Given the fact that even skilled paranormal researchers have failed to prove the existence of the paranormal, what credence should be given to other claims – like the one above about a small number of individuals winning several lottery jackpots? The simple fact is this: coincidences happen. Far from it being “statistically impossible” for someone to win multiple lottery jackpots, it is, in fact, a statistical certainty that some people will do just that. The big problem lies in predicting a coincidence before it happens.

The important thing to keep in mind about all this is that if a probability can be calculated, then that is the probability of a given event happening just by pure chance – however long the odds. A long shot that works out does not imply that something paranormal is going on. And when a statistically unlikely event is claimed to be paranormal only after it happens, forget it.

Ask a psychic to predict the next lottery draw. He or she will give reasons why they can’t or won’t do it. Don’t be surprised.

Then read some report of someone whose claim to have predicted something unlikely or unexpected surfaces only after the event, and see the paranormal folk go wild about it. Also don’t be surprised.

That’s why James Randi’s million dollars, for example, is safe. Psychics claim they can beat the odds, but if they could, the Million Dollar Challenge would have been won a long time ago.

Excuse me while I chuckle inwardly. Last time I checked, the MDC was a two part test. The probability of passing the first part by pure chance is one in one thousand. Get through that and you get to the second and final part – also a one in one thousand chance. The probability of getting through both tests by pure chance is (by the multiplication rule I mentioned above) one in one million.

Ordinary (non-famous) psychics apply for Randi’s prize and fail; they don’t have much to lose, but they do have a one in a million chance of hitting the big time. It might just work out for one of them one day.

On the other hand, the famous psychics who are raking in the cash already, have everything to lose – fail a big and famous test like Randi’s Challenge and they will be finished.

Psychics make claims about their alleged powers which, if true, would beat astronomical odds on a regular basis. I would start to believe in them if they would actually do what they claim. Wouldn’t it be nice if the evening news could have a guest psychic appear on screen half an hour before the live lottery draw to announce, “And tonight’s lottery numbers will be… “?

Or more importantly, news announcements about next week’s earthquake – and the fact that evacuation of the inhabitants is already underway in good time.
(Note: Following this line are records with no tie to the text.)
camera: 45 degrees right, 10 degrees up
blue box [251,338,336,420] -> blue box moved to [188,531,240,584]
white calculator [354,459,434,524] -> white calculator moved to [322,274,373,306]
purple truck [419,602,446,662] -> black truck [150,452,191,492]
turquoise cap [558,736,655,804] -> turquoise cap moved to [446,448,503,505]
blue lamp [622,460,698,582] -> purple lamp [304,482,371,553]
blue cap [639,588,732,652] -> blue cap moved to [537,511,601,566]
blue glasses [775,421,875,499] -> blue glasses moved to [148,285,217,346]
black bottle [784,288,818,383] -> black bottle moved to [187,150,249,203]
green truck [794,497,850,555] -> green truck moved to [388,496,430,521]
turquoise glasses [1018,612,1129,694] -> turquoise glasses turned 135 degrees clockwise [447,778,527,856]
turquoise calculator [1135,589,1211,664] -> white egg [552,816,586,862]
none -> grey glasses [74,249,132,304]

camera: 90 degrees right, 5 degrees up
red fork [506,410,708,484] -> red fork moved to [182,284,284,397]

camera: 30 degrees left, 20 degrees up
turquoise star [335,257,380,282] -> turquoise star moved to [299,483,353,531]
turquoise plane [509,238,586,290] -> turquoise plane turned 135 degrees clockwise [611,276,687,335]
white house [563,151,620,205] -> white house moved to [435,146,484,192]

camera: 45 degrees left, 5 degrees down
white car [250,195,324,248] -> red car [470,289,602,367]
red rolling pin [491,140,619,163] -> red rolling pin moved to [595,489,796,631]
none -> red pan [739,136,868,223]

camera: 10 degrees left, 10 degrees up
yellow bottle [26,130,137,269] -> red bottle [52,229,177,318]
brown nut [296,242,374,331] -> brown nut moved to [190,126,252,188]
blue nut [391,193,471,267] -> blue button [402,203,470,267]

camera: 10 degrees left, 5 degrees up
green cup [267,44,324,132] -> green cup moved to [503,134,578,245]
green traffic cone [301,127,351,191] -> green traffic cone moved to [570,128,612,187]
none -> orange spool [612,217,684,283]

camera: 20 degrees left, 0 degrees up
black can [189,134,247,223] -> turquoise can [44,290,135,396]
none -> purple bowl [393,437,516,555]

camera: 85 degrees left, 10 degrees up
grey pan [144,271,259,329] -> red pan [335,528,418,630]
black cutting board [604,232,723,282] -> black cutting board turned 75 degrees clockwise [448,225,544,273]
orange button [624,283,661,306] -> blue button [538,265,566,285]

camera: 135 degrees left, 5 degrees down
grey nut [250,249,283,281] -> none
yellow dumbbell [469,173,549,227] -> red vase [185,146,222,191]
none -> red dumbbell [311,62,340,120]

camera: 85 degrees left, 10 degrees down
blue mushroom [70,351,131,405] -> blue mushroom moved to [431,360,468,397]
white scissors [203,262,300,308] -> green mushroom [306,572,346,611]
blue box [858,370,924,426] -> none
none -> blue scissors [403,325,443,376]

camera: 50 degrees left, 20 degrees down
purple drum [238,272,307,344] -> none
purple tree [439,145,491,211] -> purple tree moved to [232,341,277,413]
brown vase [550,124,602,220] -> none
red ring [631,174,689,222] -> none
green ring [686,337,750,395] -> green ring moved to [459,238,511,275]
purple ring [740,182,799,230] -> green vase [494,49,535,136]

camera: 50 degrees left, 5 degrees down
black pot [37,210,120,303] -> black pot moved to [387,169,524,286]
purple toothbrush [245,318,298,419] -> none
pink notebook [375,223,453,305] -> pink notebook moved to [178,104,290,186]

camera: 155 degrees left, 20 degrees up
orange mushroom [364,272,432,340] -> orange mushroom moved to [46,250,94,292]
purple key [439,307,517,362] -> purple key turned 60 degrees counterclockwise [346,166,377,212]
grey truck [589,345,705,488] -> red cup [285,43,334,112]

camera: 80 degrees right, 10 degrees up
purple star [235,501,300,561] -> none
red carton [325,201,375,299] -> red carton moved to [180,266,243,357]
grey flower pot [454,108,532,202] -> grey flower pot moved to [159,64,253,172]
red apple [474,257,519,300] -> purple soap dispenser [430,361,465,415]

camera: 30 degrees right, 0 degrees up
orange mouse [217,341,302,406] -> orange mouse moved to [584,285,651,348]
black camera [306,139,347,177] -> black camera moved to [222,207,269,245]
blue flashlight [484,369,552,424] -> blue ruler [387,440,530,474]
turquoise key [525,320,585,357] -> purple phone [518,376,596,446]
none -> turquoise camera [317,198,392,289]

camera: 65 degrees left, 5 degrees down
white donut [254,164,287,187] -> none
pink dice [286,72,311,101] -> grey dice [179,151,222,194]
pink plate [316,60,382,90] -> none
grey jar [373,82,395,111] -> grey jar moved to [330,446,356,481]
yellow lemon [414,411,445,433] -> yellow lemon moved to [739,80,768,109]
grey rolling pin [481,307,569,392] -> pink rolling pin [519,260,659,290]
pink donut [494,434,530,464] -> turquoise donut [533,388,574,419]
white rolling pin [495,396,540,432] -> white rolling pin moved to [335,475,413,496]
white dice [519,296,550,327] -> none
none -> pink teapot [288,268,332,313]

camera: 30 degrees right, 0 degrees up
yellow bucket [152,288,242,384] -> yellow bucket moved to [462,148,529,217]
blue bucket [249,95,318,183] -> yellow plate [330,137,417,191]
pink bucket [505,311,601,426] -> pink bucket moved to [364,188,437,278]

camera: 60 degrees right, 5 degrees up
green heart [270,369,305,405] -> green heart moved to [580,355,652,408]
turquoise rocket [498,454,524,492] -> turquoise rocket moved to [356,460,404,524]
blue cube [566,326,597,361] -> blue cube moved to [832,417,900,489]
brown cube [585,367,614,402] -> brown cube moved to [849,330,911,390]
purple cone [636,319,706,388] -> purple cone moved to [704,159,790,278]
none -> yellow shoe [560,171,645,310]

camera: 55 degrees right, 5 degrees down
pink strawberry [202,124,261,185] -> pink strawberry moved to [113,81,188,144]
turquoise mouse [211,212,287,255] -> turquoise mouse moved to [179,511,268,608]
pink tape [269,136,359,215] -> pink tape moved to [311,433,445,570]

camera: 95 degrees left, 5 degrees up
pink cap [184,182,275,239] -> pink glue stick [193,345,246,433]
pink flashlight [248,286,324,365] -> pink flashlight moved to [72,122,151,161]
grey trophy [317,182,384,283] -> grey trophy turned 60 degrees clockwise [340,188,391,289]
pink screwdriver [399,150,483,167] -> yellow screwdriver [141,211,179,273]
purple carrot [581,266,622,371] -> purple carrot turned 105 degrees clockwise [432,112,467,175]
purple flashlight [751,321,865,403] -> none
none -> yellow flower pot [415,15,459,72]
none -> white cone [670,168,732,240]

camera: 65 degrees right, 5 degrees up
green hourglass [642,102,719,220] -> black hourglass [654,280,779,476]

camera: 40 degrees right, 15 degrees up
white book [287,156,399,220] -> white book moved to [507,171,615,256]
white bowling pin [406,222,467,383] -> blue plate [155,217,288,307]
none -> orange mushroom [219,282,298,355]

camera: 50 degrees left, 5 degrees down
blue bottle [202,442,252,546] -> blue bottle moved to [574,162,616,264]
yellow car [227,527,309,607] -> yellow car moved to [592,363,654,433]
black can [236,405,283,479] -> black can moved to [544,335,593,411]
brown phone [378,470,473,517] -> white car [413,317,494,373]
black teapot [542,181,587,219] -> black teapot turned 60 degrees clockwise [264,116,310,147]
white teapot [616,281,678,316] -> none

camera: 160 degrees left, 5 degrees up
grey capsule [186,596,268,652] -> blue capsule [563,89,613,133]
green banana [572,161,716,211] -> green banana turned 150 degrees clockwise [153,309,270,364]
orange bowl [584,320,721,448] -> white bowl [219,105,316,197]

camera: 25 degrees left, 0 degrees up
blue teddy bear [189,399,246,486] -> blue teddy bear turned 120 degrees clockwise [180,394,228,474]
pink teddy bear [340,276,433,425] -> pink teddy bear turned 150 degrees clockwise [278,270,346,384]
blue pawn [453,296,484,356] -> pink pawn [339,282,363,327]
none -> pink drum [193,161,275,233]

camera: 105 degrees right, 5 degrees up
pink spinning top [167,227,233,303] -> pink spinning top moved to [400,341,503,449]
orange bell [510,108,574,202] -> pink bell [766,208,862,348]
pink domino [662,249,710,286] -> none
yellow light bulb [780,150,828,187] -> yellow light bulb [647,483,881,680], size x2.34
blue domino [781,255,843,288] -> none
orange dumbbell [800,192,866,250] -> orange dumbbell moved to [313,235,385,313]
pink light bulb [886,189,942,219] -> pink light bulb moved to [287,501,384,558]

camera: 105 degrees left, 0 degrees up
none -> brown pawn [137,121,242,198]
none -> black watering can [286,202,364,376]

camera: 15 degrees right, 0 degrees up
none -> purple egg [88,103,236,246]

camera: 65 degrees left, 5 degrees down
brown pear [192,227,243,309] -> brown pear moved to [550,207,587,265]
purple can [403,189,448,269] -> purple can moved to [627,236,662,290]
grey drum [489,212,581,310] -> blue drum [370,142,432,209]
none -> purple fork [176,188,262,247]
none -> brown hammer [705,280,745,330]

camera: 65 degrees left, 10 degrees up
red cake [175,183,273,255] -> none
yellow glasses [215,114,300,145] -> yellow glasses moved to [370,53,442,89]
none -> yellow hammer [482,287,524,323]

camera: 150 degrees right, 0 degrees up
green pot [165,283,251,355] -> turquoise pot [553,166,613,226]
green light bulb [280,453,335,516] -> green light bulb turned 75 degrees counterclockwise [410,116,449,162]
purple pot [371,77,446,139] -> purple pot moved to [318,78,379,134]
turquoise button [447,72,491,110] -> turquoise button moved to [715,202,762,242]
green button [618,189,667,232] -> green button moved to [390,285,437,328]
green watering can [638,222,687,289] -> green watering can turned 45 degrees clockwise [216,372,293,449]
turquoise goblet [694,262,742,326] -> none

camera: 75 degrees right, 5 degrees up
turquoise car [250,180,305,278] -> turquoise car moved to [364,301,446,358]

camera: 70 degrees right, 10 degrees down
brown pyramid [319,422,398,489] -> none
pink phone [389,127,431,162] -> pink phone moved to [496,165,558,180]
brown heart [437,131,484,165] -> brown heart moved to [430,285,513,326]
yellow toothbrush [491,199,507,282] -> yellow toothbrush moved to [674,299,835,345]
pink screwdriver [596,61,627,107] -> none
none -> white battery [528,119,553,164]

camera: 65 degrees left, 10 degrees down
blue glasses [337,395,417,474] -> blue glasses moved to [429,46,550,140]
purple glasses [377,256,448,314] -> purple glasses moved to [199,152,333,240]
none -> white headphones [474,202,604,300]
Or perhaps after the earthquake those people who refused to leave in time were being found alive in the rubble of various buildings by remote viewers rather than rescue workers who have to use thermal cameras, microphones, sniffer dogs and so on.

Will that ever happen in the future? The statistical odds are against it. But maybe a psychic can tell us when it will happen?

I’m not going to bet money on that, either, but I will give the last word to Albert Einstein:

“God does not play at dice with the Universe.”

[Note: Einstein was referring to the new science of quantum physics; he wasn’t declaring a belief in any gods, it was a metaphor to illustrate that he couldn’t come to terms with the fact that subatomic events can happen randomly, without a preceding cause. His science dealt with the very big (the universe), whereas quantum physics deals with the very small (subatomic sizes). He never did manage to achieve his ambition to create a “theory of everything.”]

Claiming a coincidence to be paranormal is just bad thinking.